Hybrid Additive Manufacturing via Wire Arc Metal Deposition and Deformation for Microstructure Refinement and Performance Enhancement

Wire Arc Additive Manufacturing (WAAM) is a cost-effective and scalable technique for producing large metallic components; however, coarse columnar microstructures, strong crystallographic texture, and significant residual stresses limit its widespread adoption. In recent years, hybrid WAAM processes integrating deformation-based techniques have been developed to address these limitations. This review provides a comprehensive analysis of deformation-assisted WAAM, encompassing interlayer rolling, friction stir processing (FSP), hammer peening, laser shock peening, and ultrasonic vibration-assisted approaches. These hybrid techniques introduce additional thermomechanical parameters—strain, strain rate, and applied stress—that significantly influence microstructure evolution.

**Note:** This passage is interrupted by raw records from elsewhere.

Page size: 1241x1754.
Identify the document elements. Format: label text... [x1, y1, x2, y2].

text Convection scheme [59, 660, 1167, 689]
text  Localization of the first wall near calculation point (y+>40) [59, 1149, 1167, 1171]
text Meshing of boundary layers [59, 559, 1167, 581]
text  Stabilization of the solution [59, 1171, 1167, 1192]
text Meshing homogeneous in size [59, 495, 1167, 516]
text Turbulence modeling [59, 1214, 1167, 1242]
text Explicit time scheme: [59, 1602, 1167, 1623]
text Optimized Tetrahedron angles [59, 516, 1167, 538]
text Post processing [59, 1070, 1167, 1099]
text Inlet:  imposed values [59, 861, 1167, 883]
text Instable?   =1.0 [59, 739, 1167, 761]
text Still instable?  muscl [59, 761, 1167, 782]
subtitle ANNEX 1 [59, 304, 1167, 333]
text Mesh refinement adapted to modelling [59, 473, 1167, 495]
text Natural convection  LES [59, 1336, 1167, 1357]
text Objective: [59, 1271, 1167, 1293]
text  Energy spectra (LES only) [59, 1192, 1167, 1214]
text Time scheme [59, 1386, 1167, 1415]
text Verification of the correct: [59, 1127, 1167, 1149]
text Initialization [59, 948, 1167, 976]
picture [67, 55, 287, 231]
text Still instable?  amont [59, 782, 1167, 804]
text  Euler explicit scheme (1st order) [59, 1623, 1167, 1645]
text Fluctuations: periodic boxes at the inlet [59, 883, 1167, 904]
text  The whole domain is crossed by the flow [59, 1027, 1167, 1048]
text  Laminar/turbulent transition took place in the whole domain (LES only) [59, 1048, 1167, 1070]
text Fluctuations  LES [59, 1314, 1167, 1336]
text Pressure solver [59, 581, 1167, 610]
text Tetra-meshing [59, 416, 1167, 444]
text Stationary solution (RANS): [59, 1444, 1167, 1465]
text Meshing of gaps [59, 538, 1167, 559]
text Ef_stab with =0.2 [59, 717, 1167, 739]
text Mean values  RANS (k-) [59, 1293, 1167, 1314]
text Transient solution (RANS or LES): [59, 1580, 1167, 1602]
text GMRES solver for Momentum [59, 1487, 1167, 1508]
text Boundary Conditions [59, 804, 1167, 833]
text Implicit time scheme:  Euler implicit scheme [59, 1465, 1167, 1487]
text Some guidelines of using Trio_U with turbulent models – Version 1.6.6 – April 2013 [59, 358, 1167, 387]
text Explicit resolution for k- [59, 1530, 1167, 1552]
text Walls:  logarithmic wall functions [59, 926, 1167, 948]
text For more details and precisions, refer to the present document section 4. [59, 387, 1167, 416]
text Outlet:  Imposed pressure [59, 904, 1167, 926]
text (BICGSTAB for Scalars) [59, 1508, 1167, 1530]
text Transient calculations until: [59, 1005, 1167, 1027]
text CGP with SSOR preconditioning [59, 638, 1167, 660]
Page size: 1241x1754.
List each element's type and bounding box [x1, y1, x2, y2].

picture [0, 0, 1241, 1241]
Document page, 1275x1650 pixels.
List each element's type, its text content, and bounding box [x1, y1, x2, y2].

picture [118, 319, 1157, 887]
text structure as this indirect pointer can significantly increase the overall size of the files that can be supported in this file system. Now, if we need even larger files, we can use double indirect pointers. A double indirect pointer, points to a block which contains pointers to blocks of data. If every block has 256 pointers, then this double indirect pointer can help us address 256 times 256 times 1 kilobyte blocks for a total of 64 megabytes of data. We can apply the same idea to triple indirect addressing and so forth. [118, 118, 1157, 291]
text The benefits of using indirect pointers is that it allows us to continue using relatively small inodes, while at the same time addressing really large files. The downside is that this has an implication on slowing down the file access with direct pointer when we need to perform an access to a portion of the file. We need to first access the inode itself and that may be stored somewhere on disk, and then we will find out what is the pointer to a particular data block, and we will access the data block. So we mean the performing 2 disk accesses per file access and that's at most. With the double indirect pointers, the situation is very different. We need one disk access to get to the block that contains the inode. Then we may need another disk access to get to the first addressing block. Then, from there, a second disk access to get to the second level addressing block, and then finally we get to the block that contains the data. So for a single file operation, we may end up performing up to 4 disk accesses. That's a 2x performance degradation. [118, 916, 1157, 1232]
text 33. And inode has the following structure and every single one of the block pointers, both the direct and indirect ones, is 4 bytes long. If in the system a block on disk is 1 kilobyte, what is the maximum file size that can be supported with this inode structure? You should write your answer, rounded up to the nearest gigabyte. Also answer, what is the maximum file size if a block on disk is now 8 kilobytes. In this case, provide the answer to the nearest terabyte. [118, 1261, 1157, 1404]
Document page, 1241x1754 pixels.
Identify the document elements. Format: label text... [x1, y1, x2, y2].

The governing physical metallurgy mechanisms are discussed in detail, including dislocation accumulation, recovery, static and dynamic recrystallization, and severe plastic deformation. Studies from 2022 to 2025 are critically reviewed, highlighting the effectiveness of hybrid WAAM in promoting columnar-to-equiaxed grain transformation, reducing anisotropy, mitigating defects, and improving mechanical properties across aluminum, titanium, steels, and nickel-based alloys. The integration of auxiliary processes such as in-situ machining and heat treatment is also discussed. This review establishes a process-structure-property framework for hybrid WAAM and provides guidance for the development of advanced additive manufacturing systems capable of delivering near-net-shape components with microstructures and properties approaching those of wrought or forged counterparts.